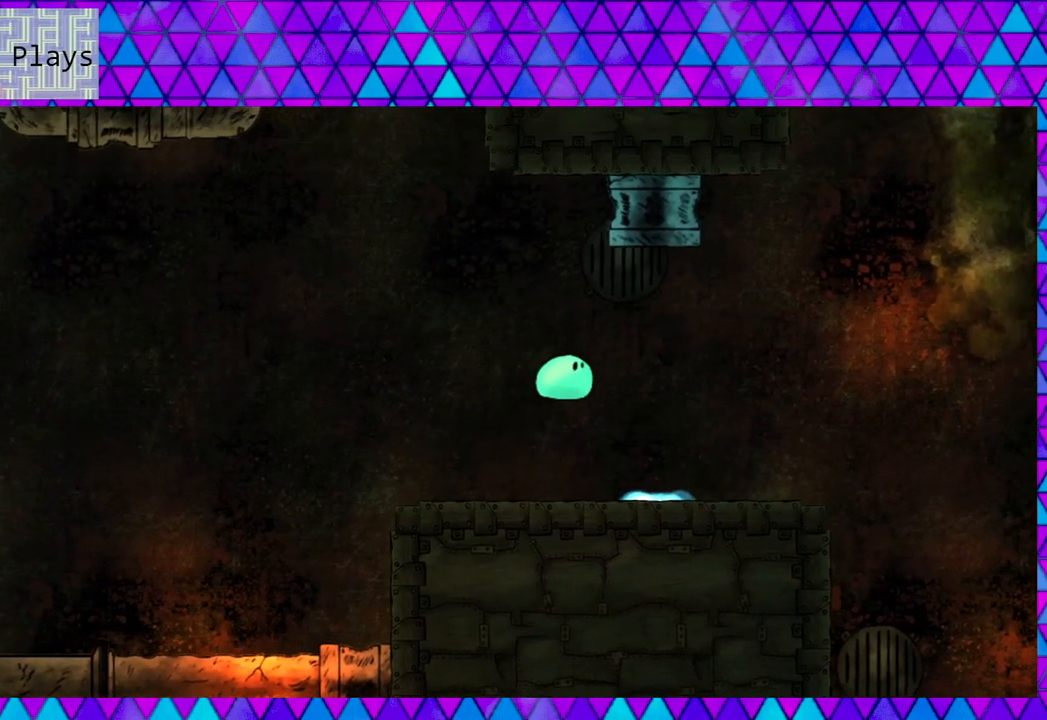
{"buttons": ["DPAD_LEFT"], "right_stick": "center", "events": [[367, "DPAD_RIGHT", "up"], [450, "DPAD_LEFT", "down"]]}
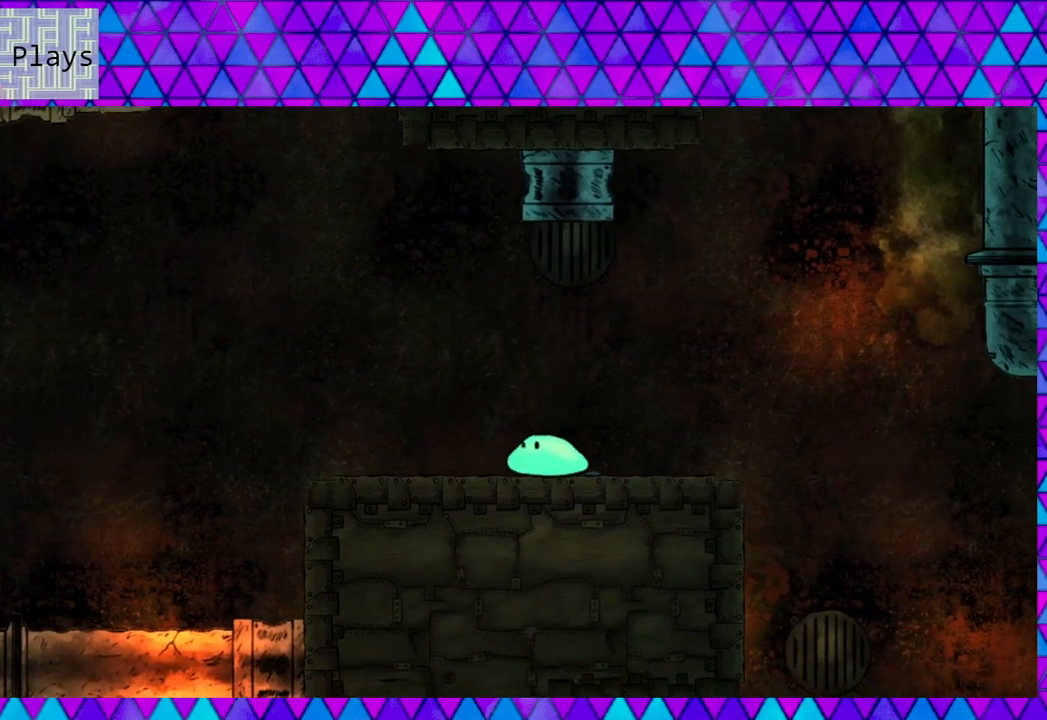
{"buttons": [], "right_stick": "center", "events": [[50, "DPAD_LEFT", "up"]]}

▬▬▬▬▬▬▬▬▬▬

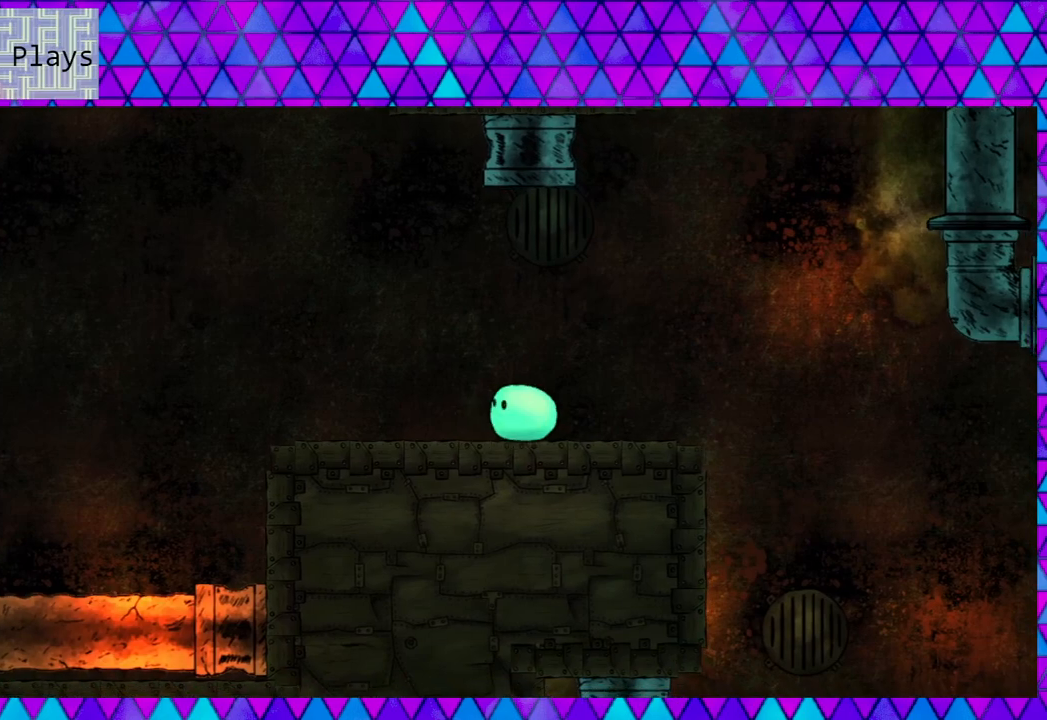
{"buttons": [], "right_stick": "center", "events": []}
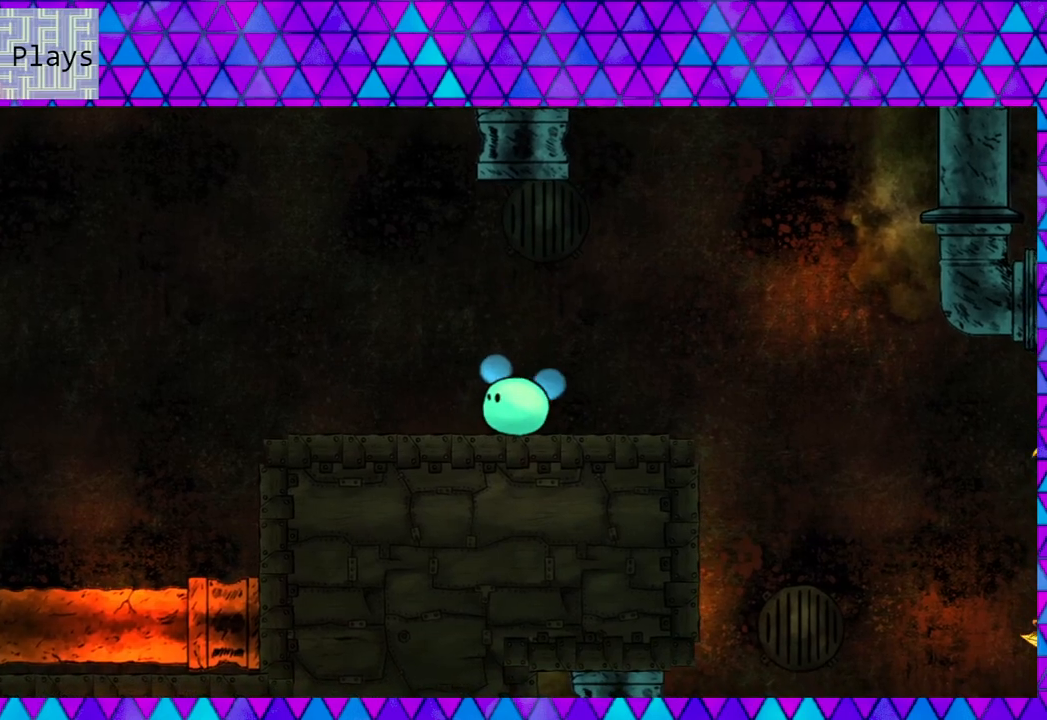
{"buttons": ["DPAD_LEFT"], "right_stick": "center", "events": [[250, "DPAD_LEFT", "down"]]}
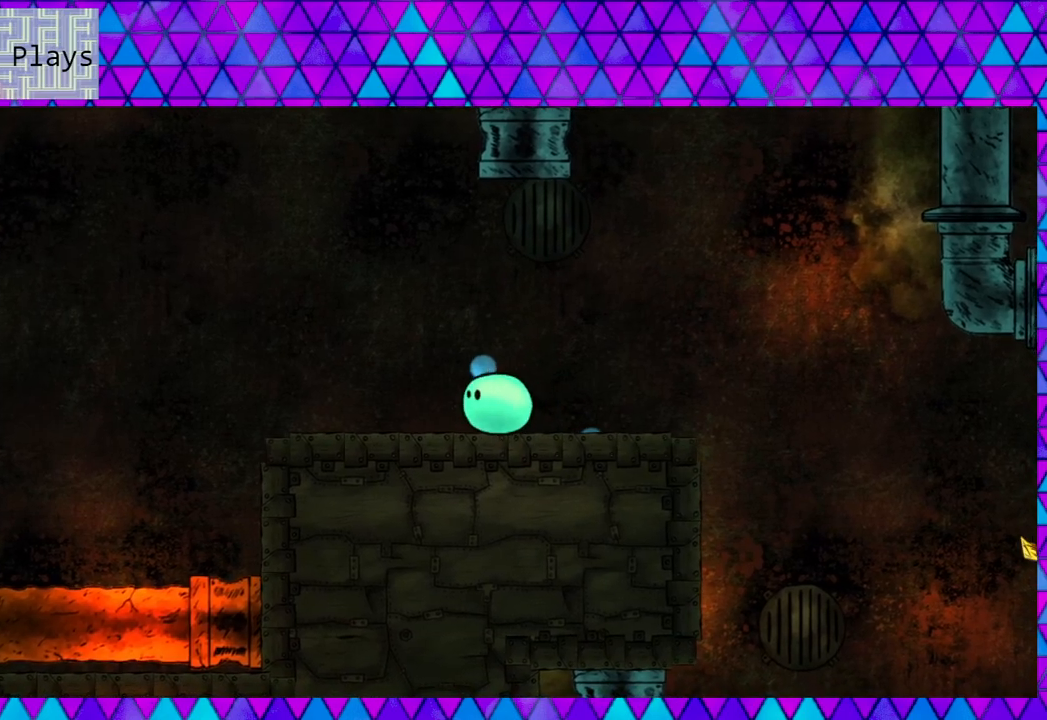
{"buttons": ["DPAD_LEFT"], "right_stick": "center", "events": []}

▬▬▬▬▬▬▬▬▬▬

> _Problem requirements_:
Every line of the records above that contains the word "down" should be counted, and only the total given.

> _Solution for this exercise_:
2